Saturday, March 07, 2015

People - the- magazine

Chad  Love sent a comment that was slighly embarrassed about finding a good review of Helen's H is for Hawk in People. I replied at such length I thought I might put it up here.

Don't worry, Chad. A few thoughts...

1) When Rage for Falcons came out in 84, I got the usual box of free author's copies. The first went to someone I had never met, the late Patricia Ryan-- you can search my obit for her here.

She is probably the reason good sporting literature still exists in the US. In the late sixties, as editor of Sports Illustrated, she published the hunting and fishing journalism of Tom McGuane, Jim Harrison, Russ Chatham, Gatz Hjotsberg, and some others we don't see as much of today.
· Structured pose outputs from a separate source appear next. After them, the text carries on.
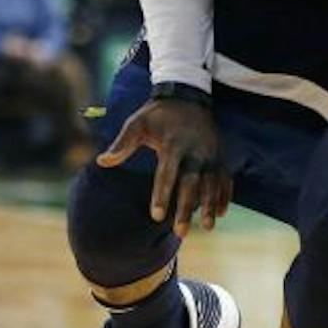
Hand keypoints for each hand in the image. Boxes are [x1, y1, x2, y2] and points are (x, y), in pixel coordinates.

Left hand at [96, 95, 230, 238]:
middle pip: (192, 183)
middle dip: (186, 208)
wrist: (187, 95)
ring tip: (206, 227)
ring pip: (212, 183)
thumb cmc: (157, 115)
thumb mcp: (137, 123)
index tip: (156, 217)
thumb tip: (101, 162)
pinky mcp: (220, 155)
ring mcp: (211, 153)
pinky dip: (225, 194)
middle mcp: (195, 150)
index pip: (167, 173)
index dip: (161, 195)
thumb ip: (122, 144)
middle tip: (180, 232)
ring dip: (210, 205)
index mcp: (173, 144)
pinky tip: (220, 213)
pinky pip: (226, 177)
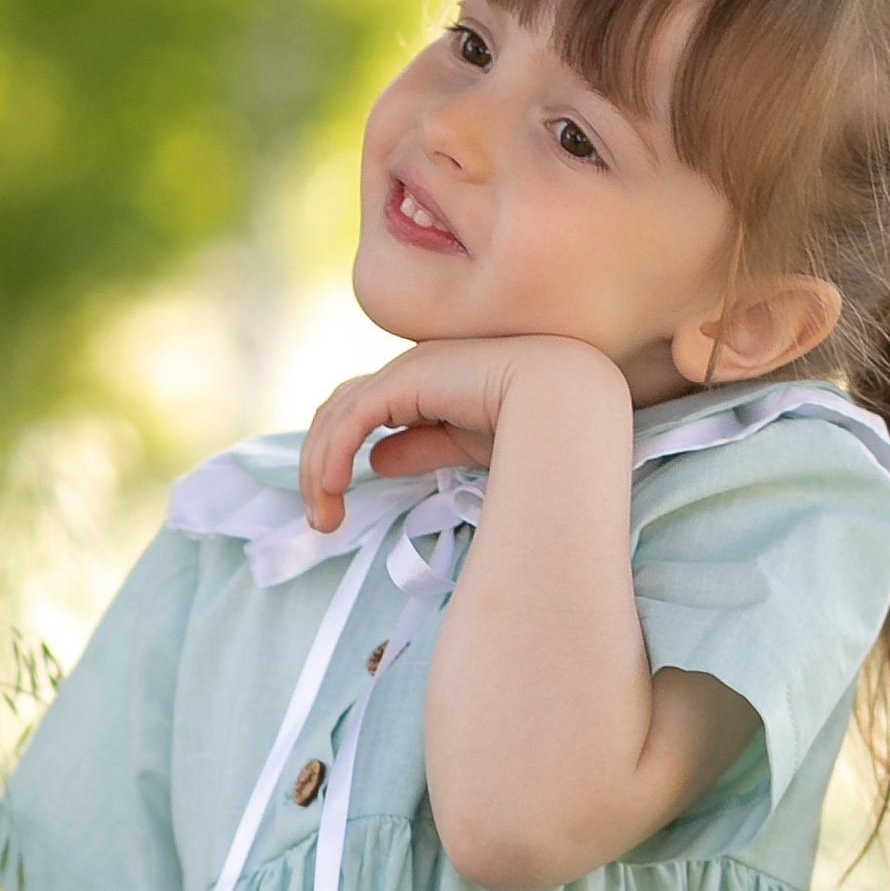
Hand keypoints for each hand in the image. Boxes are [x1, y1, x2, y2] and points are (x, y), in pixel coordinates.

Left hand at [298, 336, 618, 533]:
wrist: (569, 406)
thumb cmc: (538, 426)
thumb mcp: (466, 445)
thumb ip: (421, 447)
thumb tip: (377, 461)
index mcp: (430, 380)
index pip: (362, 411)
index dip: (339, 454)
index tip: (333, 506)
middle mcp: (413, 369)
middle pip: (340, 412)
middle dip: (320, 466)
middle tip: (321, 521)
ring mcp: (408, 370)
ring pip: (338, 416)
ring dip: (320, 469)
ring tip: (324, 519)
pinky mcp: (404, 381)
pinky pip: (353, 420)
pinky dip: (334, 454)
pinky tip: (333, 490)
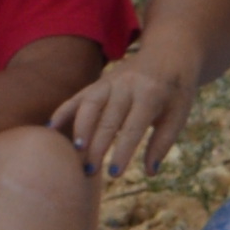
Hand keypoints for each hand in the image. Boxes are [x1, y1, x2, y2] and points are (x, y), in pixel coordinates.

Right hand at [52, 59, 189, 181]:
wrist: (169, 54)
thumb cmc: (175, 92)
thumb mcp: (178, 115)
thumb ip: (163, 143)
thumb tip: (150, 173)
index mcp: (151, 95)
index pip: (134, 127)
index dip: (123, 151)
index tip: (114, 175)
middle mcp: (127, 86)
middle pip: (108, 119)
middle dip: (97, 146)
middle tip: (88, 172)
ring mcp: (110, 81)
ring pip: (90, 104)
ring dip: (80, 128)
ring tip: (74, 152)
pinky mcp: (99, 81)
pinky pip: (79, 96)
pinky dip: (64, 110)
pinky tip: (51, 127)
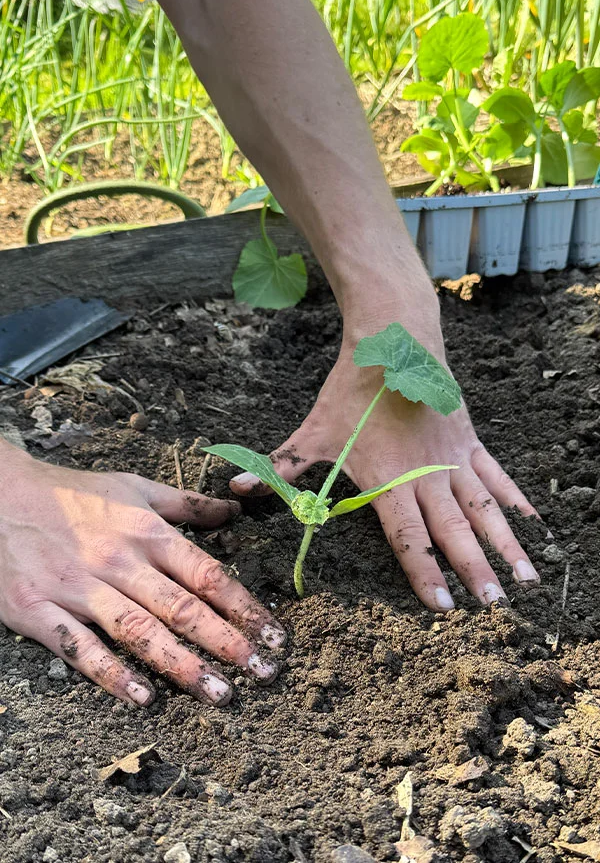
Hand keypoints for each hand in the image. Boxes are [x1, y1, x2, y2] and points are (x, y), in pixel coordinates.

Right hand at [0, 443, 284, 705]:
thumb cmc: (72, 493)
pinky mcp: (39, 611)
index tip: (274, 635)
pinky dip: (111, 673)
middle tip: (263, 673)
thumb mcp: (134, 487)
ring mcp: (78, 589)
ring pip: (138, 632)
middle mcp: (118, 562)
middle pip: (181, 608)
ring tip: (219, 693)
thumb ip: (186, 503)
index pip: (205, 574)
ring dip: (182, 666)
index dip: (244, 606)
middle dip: (226, 642)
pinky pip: (80, 648)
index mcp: (145, 532)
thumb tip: (234, 509)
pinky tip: (142, 698)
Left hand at [230, 294, 539, 610]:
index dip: (424, 571)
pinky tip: (533, 523)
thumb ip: (281, 465)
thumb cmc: (352, 388)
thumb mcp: (314, 429)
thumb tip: (235, 488)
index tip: (442, 606)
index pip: (408, 535)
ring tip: (525, 579)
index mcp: (389, 479)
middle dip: (473, 569)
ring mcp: (453, 457)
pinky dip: (514, 500)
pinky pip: (496, 475)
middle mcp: (427, 474)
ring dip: (504, 544)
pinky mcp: (469, 439)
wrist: (394, 339)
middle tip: (493, 606)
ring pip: (483, 508)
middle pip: (453, 529)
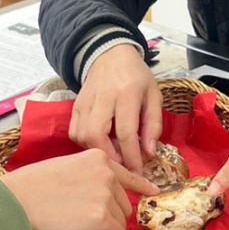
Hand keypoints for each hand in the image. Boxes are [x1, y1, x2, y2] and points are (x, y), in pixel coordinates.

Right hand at [0, 149, 157, 229]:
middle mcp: (107, 173)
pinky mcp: (101, 216)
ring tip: (80, 223)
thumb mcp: (68, 166)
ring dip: (106, 226)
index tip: (152, 191)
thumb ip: (90, 173)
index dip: (141, 185)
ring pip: (121, 220)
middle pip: (124, 202)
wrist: (18, 199)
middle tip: (84, 216)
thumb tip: (105, 191)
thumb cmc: (33, 184)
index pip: (128, 174)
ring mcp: (105, 194)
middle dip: (109, 213)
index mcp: (98, 157)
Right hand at [69, 44, 162, 173]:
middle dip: (109, 157)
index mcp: (127, 93)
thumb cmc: (136, 77)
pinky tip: (99, 144)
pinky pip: (74, 131)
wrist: (110, 55)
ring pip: (82, 135)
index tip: (138, 174)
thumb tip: (149, 153)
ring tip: (113, 155)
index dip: (131, 157)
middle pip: (97, 135)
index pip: (125, 131)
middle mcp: (103, 97)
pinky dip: (85, 144)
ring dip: (97, 151)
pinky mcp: (75, 106)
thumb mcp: (154, 96)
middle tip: (122, 168)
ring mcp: (85, 101)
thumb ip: (153, 124)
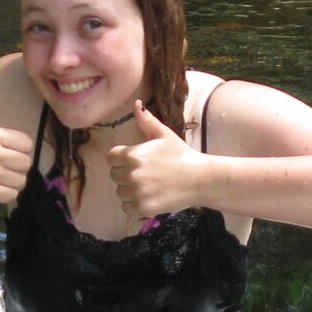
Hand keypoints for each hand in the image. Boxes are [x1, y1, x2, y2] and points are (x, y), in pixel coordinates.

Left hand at [107, 102, 207, 220]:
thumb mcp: (164, 135)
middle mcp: (131, 174)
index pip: (111, 157)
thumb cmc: (181, 155)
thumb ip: (147, 121)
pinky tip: (149, 196)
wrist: (200, 179)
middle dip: (126, 173)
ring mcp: (136, 192)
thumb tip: (136, 104)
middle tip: (146, 173)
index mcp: (133, 155)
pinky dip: (135, 204)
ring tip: (149, 185)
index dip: (121, 158)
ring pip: (120, 191)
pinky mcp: (142, 207)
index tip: (135, 161)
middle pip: (114, 175)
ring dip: (130, 189)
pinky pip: (127, 207)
Add the already seasoned Bob Jones, who wrote the stories for the most Time Magazine covers ever but had previously had no outlet for his hunting stories, nature writers like Bil Gilbert, England's Clive Gammon on angling, Dan Gerber on auto racing, and you have the roots of the renaissance of sporting letters that crested in Gray's Sporting Journal and that still sputters on today.

They inspired me, but I had no idea how to approach SI in my early, ever un- credentialed 20's. But when Gray's started up, with offices on Beacon Street in Brookline, I just walked in--a story to be told soon..

People? By the time Rage came out, Pat had been moved over to run the struggling People. Her version was far more intelligent than the present version (maybe her celebrities were slightly less vapid) but it was still People. My friend Eric, who occasionally comments here, had sold some high- end Asian rugs to Pat in Maine, and gave me her address.

I sent her the first copy of Rage, with an inscription saying that it would not have existed without her. She never replied, but in a month or maybe slightly less, a review of a falconry book, with one of Jonathan Wilde's illos and a photo of ME, appeared in People's then rather prominent review section. I suspect Helen and I are the only falconry books ever reviewed there.

2) Around that time, someone from the east was visiting, and began to give me crap about the People on the bedside table. I picked it up to reveal a tattered copy of Montaigne's complete essays under it, dogeared and lined, and said "when you show me this beside your bed, you can give me grief about People."


1 comment:

Chad Love said...

Great story, Steve. If I'm honest, working for People was actually a pretty neat experience. I did my share of celebrity stalking and other such inanity, but I also did some pretty good "real people" stuff, too. And the process itself was very professional, with a rigorous reporting and fact-checking process, etc. I liked to tell people that while the end product may have been superficial, the process of creating that bit of meaningless fluff was top-notch.